His favorite way to teach is apprentice style, which has been his primary clinical method at McLean for the past decade, working alongside his students while inspiring and challenging them. But you might also see him sharing pearls of wisdom, offering a quote of the day, giving feedback, or leading in-service trainings on clinical topics for nurses, social workers, and mental health specialists about the patients they are taking care of together.
Within the past four years, Stoklosa co-founded a mentorship program to facilitate the career development of mental health specialists, community residence counselors, and research assistants in fields of health care, including social work, occupational therapy, nursing, psychology, and medicine. And for the last two years, he has also grown interested in and has been developing postgraduate training for nurse practitioners to offer mentored intensive education and clinical training.
Specifically for medical students, Stoklosa has been one of the teachers of the core psychiatry course at HMS for several years, co-leading case-based collaborative learning sessions. For the last 10 years, he has taught psychiatric interviewing, including a chance to model interviews, during the students’ time at McLean. He has relished speaking on several medical student career lunch panels to inspire students to consider a career in his passion: psychiatry.
Stoklosa is often called a “teacher of teachers,” leading workshops for other educators on how to connect with your learner or teach on a busy clinical service.
Leading by Example
Reflecting on his years at McLean, Stoklosa recalled an interaction with a resident on an inpatient unit who had worked hard to connect with a patient.
The patient had been reticent at the time. “And then the resident earned the almighty smile and silent connection from the patient,” Stoklosa said. “It was a beautiful moment where we looked at each other across the table and knew he succeeded in exactly what he sought out to do.”

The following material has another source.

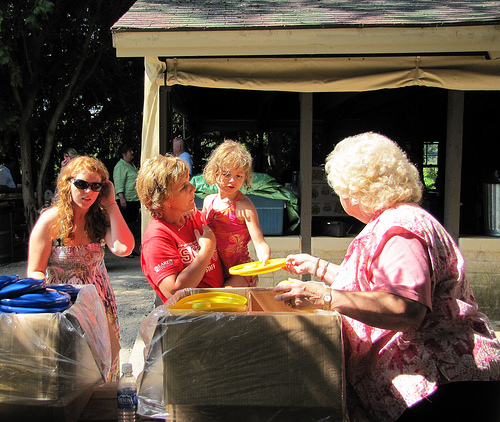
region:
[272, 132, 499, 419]
A woman in a pink shirt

Such shared experiences, when he sees someone light up—whether it is a patient or a learner—are especially meaningful to Stoklosa. But so are the times when he fosters medical students’ interest in psychiatry and then mentors them through residency, his clinician educator program, and beyond.
According to Stoklosa, a good teacher “is not a scribe in the front of the room, but is a guide by the side and someone who can help someone grow.”

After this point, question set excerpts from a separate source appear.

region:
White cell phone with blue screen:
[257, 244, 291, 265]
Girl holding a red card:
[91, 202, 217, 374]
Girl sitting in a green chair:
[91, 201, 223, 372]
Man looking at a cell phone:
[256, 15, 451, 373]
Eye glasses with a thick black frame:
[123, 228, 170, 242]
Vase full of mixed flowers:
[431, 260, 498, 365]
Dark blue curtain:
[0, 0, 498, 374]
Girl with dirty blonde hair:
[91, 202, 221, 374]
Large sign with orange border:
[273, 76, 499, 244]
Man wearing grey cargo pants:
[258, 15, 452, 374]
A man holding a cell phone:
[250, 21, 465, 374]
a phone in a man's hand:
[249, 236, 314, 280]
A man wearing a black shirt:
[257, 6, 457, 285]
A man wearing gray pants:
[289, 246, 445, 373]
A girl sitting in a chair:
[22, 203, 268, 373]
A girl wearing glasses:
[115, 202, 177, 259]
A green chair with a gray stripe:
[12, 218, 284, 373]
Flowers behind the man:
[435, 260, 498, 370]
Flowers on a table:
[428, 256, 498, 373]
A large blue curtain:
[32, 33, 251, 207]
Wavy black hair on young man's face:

In his teaching, he emphasizes the practice of teaching with vulnerability to connect with one’s students and make a safe learning space. The practice involves being unafraid to make mistakes.
“Teaching with vulnerability is singing your mistakes from the rooftops so that you can keep polishing yourself and create that same mindset in your learner,” he said. “They call it practicing medicine for a reason because we’re all practicing and trying to get better. Teaching with vulnerability is about having that growth mindset to keep growing.”
Stoklosa has been passionate about teaching from a very young age. Starting in elementary school, he studied for his tests by teaching the course material to his friends. In college, he tutored people for classes he had never taken. “I always felt that teaching wasn’t necessarily about mastery of the material so much as helping enable learning, which you can do even if it’s not your topic,” he said.
“I love that moment in your learner where something clicks, and a new fire is born that can spread into new ideas or new abilities,” he added. “I love the dialogue with the learner where they teach me just as much as I teach them. I love being challenged every day by my learners to do better and then be better.”
McLean President and Psychiatrist in Chief Scott L. Rauch, MD, praised Stoklosa for his contribution to teaching at HMS and McLean. “This is a tremendous and well-deserved acknowledgement of Joe’s devotion and skill in the realm of medical student education,” Rauch said. “His passion, expertise, and selflessness are now legendary. We could not be more grateful for all that he contributes to the HMS community and beyond.”
“I feel like winning an award like this is really a testament to all those who have given me opportunities to teach and a testament to the learners that I’ve been able to interact with,” said Stoklosa. “It motivates me to want to keep teaching and touch more people’s lives during their education at any stage.”
Stoklosa was honored during the Kettyle and Borus awards presentation at the virtual HMS Symposium on Medical Student Education in Psychiatry on Tuesday, April 6, 2021.